Я проделал уже такую бездну работы по феноменологии постижения ценности, что ничего из происходящего со мной сейчас не показалось мне ни странным, ни необъяснимым. Литтлуэй потом сказал, что с виду я не особо и изменился, так что несколько минут он даже сомневался, удался ли вообще эксперимент. Я сознавал, что поднимающиеся во мне силы — мои собственные. Но понятно было и то, почему Лонгстрит считал, что усиление вызвано исключительно током. Для всякого, у кого нет привычки к самоанализу, такое умственное «раскрытие» действует, должно быть, ошеломляюще. Есть в нем что-то от театрального действа; мне вспомнилось открытие рождественских пантомим, на которые меня водили в детстве: поднимается занавес, а там на сцене — и актеры, и костюмы, и декорации!
Довольно странно, но у меня не возникало ощущения, что все эти инсайты располагаются в коре именно фронтальных долей. Так или иначе, они задействовали все участки мозга, особенно гипоталамус.

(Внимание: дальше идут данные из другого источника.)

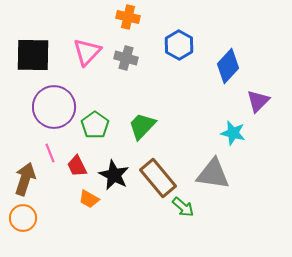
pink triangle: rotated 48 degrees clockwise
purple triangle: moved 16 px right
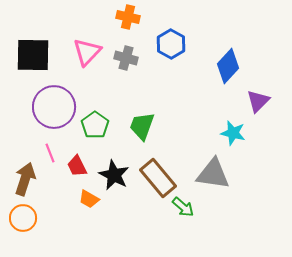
blue hexagon: moved 8 px left, 1 px up
green trapezoid: rotated 24 degrees counterclockwise
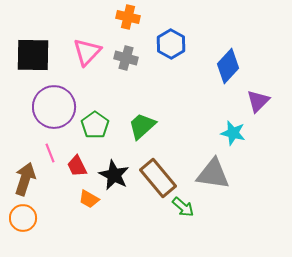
green trapezoid: rotated 28 degrees clockwise
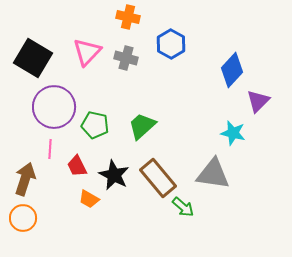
black square: moved 3 px down; rotated 30 degrees clockwise
blue diamond: moved 4 px right, 4 px down
green pentagon: rotated 24 degrees counterclockwise
pink line: moved 4 px up; rotated 24 degrees clockwise
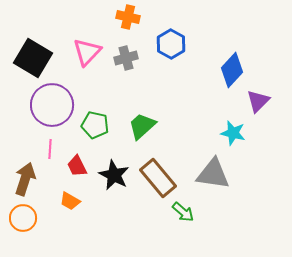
gray cross: rotated 30 degrees counterclockwise
purple circle: moved 2 px left, 2 px up
orange trapezoid: moved 19 px left, 2 px down
green arrow: moved 5 px down
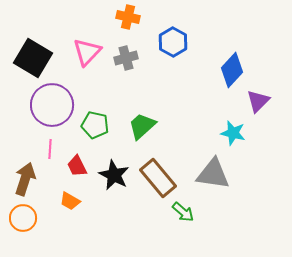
blue hexagon: moved 2 px right, 2 px up
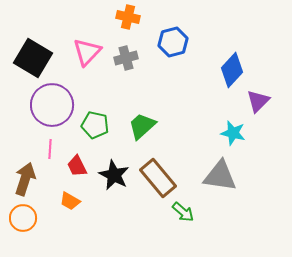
blue hexagon: rotated 16 degrees clockwise
gray triangle: moved 7 px right, 2 px down
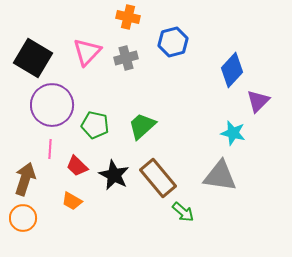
red trapezoid: rotated 20 degrees counterclockwise
orange trapezoid: moved 2 px right
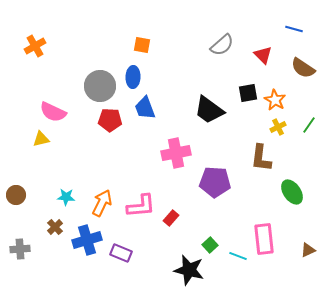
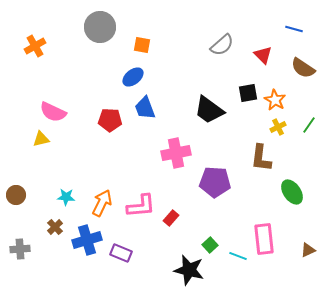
blue ellipse: rotated 50 degrees clockwise
gray circle: moved 59 px up
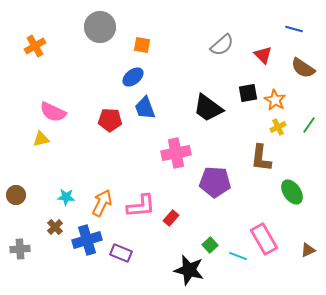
black trapezoid: moved 1 px left, 2 px up
pink rectangle: rotated 24 degrees counterclockwise
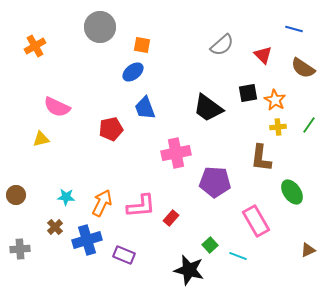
blue ellipse: moved 5 px up
pink semicircle: moved 4 px right, 5 px up
red pentagon: moved 1 px right, 9 px down; rotated 15 degrees counterclockwise
yellow cross: rotated 21 degrees clockwise
pink rectangle: moved 8 px left, 18 px up
purple rectangle: moved 3 px right, 2 px down
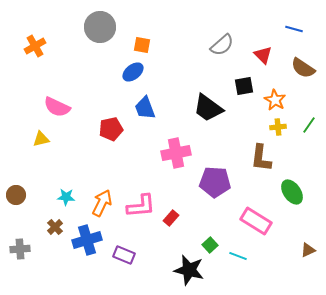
black square: moved 4 px left, 7 px up
pink rectangle: rotated 28 degrees counterclockwise
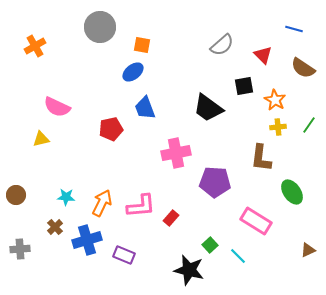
cyan line: rotated 24 degrees clockwise
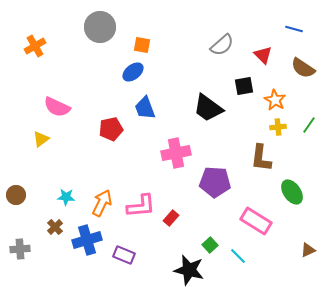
yellow triangle: rotated 24 degrees counterclockwise
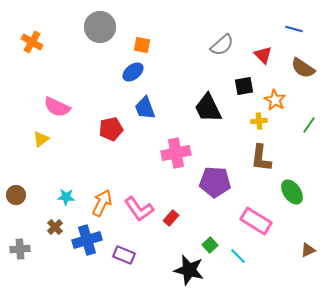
orange cross: moved 3 px left, 4 px up; rotated 30 degrees counterclockwise
black trapezoid: rotated 28 degrees clockwise
yellow cross: moved 19 px left, 6 px up
pink L-shape: moved 2 px left, 3 px down; rotated 60 degrees clockwise
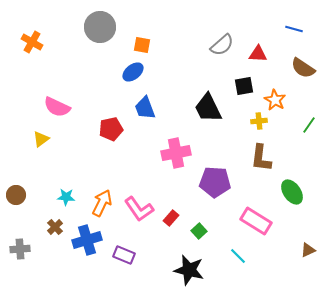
red triangle: moved 5 px left, 1 px up; rotated 42 degrees counterclockwise
green square: moved 11 px left, 14 px up
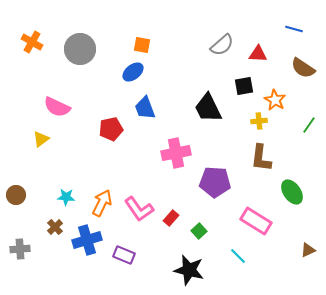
gray circle: moved 20 px left, 22 px down
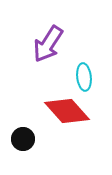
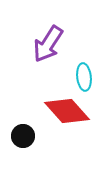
black circle: moved 3 px up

Через первые тридцать секунд расслабленность сошла на нет, уступив место все скопляющейся силе и сосредоточенности. Вместе с тем я сознавал в себе способность
проецироватьэту сосредоточенность на цитадели мысли. Из всех сравнений самое наглядное здесь — внезапная прогалина света среди пелены густого тумана.
— Что ты ощущаешь? — послышался голос Литтлуэя.
— Обычное сознание.
— То есть все без изменений? — прозвучало удивленно и разочарованно.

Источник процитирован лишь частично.